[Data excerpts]
━━━━━━━━━━━━━━━━

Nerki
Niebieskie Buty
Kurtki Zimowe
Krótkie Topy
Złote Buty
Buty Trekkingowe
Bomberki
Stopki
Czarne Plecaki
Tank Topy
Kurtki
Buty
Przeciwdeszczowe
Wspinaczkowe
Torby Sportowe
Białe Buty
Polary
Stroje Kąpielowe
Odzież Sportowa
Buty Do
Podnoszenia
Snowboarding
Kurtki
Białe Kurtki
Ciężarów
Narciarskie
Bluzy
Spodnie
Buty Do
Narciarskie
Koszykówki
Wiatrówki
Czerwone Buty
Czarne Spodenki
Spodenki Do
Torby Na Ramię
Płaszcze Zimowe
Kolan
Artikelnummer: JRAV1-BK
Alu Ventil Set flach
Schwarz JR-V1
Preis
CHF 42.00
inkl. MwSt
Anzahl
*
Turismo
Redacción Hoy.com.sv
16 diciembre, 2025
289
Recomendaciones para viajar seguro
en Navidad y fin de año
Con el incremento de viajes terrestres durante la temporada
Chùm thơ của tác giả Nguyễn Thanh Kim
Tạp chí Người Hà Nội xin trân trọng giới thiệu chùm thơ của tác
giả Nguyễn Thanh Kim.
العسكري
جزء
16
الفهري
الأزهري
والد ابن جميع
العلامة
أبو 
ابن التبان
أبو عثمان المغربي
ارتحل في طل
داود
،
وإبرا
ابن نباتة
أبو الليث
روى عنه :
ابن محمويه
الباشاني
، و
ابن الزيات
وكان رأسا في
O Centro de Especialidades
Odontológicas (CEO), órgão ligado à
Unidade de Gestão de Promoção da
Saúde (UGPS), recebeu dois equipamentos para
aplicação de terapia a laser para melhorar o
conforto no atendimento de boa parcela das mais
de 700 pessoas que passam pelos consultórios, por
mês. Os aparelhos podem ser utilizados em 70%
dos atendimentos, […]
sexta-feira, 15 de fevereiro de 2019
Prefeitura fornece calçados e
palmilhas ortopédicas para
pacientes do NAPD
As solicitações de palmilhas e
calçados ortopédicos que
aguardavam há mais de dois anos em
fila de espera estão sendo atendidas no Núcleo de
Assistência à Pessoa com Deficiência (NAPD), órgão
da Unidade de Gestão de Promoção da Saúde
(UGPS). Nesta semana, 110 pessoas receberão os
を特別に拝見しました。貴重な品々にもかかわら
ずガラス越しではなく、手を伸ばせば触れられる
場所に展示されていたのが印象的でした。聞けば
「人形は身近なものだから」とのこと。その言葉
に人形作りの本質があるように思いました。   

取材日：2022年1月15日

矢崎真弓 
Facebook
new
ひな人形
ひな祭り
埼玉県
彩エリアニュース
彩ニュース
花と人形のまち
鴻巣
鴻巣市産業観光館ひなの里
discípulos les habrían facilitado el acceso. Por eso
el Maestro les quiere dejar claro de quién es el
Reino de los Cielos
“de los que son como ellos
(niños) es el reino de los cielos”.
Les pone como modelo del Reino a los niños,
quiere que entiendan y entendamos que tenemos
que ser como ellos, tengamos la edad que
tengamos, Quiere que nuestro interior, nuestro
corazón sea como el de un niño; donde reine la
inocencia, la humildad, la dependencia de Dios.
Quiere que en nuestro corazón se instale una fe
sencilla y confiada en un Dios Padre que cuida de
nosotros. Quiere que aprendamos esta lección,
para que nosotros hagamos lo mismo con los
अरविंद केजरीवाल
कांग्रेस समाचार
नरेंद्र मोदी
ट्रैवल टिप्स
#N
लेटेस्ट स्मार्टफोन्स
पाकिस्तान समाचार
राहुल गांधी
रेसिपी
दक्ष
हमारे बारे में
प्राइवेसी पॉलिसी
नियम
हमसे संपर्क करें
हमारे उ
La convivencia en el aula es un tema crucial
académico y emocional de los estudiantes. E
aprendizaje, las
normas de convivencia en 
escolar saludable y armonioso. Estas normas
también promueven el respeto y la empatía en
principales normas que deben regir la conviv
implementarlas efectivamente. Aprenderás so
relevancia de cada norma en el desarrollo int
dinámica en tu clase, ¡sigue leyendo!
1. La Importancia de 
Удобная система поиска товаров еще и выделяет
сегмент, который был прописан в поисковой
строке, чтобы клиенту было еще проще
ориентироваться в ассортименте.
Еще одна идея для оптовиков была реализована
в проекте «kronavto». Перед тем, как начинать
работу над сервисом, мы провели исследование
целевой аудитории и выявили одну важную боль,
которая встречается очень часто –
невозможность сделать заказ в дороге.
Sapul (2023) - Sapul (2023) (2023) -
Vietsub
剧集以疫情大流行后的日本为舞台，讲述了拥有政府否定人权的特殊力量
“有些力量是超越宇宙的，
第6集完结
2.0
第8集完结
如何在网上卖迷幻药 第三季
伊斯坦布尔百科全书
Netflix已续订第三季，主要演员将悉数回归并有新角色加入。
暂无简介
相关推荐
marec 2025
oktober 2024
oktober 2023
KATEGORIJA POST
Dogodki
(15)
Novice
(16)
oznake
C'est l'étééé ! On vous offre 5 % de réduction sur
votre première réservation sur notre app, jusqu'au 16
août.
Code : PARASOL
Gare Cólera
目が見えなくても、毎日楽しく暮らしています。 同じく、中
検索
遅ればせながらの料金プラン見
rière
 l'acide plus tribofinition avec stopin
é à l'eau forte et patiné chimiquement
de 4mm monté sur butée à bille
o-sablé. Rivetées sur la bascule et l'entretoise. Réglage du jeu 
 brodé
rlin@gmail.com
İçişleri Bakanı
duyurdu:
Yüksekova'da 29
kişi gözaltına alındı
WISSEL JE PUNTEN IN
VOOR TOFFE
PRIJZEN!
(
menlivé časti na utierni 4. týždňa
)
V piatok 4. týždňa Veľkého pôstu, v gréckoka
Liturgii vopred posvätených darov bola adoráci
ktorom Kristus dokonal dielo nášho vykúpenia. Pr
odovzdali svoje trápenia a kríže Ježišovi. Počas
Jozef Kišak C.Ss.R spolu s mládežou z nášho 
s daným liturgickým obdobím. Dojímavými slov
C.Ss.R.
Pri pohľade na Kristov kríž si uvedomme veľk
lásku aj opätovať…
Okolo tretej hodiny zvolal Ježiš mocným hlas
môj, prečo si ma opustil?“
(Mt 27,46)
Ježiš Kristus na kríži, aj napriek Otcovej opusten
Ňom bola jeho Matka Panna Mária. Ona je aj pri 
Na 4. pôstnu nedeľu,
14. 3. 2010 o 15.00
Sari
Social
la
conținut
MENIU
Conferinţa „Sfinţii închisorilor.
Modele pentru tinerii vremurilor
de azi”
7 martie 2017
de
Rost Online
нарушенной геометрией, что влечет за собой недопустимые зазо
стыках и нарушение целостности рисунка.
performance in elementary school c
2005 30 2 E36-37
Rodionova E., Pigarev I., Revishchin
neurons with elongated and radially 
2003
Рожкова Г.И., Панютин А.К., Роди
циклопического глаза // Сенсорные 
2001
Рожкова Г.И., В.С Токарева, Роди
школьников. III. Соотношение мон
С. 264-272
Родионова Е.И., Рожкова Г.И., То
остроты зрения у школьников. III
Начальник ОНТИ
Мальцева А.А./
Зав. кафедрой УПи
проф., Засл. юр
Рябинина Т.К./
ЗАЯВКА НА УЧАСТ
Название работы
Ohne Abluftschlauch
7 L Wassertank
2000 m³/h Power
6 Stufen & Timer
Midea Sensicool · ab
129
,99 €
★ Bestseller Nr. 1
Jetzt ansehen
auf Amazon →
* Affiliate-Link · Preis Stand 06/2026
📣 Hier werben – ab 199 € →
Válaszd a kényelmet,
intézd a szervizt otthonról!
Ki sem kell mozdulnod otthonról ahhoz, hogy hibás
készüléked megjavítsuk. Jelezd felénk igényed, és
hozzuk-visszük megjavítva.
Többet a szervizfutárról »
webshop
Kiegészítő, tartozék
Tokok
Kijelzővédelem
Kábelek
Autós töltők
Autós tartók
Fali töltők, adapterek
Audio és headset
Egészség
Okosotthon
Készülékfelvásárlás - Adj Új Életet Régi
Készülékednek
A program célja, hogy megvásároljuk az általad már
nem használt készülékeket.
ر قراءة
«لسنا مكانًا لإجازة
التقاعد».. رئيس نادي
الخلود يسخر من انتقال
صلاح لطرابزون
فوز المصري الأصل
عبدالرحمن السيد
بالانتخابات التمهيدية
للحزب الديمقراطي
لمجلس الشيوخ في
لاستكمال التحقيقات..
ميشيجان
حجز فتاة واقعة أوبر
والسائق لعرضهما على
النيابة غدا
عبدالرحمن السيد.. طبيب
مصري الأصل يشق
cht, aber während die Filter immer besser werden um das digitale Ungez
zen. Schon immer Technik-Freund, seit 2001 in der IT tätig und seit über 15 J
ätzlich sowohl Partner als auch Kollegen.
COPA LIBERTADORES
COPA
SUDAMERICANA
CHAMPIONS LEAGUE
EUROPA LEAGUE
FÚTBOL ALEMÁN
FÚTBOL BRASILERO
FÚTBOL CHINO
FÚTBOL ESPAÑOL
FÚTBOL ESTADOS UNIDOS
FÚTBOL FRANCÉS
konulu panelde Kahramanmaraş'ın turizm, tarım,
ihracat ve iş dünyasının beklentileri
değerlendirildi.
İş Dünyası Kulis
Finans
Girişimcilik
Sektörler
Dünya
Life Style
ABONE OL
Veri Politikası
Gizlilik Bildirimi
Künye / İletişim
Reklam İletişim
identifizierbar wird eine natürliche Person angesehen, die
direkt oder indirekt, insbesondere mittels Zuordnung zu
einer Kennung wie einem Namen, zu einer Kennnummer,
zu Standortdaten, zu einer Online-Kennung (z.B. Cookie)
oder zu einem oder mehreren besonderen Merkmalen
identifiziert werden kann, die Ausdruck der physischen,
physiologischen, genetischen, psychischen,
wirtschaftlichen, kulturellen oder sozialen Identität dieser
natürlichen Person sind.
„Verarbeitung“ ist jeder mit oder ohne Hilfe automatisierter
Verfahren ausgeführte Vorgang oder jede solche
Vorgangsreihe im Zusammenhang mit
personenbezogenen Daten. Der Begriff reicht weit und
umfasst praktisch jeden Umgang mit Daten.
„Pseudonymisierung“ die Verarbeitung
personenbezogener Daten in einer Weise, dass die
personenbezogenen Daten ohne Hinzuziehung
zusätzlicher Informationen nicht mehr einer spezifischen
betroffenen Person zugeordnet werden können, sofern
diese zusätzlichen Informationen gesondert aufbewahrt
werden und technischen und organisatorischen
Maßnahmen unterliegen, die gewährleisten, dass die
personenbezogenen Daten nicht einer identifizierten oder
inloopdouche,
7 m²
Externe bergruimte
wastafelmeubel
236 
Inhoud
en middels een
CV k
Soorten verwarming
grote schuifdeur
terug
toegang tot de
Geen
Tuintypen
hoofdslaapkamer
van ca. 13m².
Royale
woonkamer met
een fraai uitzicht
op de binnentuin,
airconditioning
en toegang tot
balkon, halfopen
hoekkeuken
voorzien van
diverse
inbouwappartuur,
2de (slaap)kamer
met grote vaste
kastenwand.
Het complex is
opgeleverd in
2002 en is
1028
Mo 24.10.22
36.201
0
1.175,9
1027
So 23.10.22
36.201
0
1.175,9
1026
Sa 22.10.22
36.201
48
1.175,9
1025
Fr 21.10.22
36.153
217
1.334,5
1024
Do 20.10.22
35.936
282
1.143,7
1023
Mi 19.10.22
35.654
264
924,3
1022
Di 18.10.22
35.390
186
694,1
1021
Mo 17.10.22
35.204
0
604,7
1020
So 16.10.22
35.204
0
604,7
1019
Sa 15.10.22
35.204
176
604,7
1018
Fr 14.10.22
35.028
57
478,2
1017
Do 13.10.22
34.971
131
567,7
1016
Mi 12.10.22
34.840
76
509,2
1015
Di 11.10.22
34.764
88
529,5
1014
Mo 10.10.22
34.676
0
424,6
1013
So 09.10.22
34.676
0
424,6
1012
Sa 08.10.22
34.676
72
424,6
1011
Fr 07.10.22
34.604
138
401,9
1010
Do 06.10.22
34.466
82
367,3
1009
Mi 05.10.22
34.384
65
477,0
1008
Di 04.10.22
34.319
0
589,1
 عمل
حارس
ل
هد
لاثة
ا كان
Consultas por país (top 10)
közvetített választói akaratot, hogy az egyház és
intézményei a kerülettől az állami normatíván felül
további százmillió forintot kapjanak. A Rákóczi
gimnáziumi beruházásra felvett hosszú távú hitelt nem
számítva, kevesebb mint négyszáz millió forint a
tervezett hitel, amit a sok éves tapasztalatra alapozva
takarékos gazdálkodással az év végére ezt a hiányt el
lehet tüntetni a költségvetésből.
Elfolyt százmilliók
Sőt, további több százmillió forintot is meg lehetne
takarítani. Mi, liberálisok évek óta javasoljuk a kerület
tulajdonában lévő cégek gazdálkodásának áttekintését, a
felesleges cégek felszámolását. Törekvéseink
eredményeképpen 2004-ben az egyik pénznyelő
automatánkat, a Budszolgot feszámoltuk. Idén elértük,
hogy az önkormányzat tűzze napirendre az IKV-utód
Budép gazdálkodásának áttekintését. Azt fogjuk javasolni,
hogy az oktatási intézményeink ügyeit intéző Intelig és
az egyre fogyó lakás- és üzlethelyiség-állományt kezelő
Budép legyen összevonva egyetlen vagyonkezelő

━━━━━━━━━━━━━━━━

| What this task involves |
Copy out every line from the data above in which the word "Online" occurs.

| Final answer |
Rost Online
zu Standortdaten, zu einer Online-Kennung (z.B. Cookie)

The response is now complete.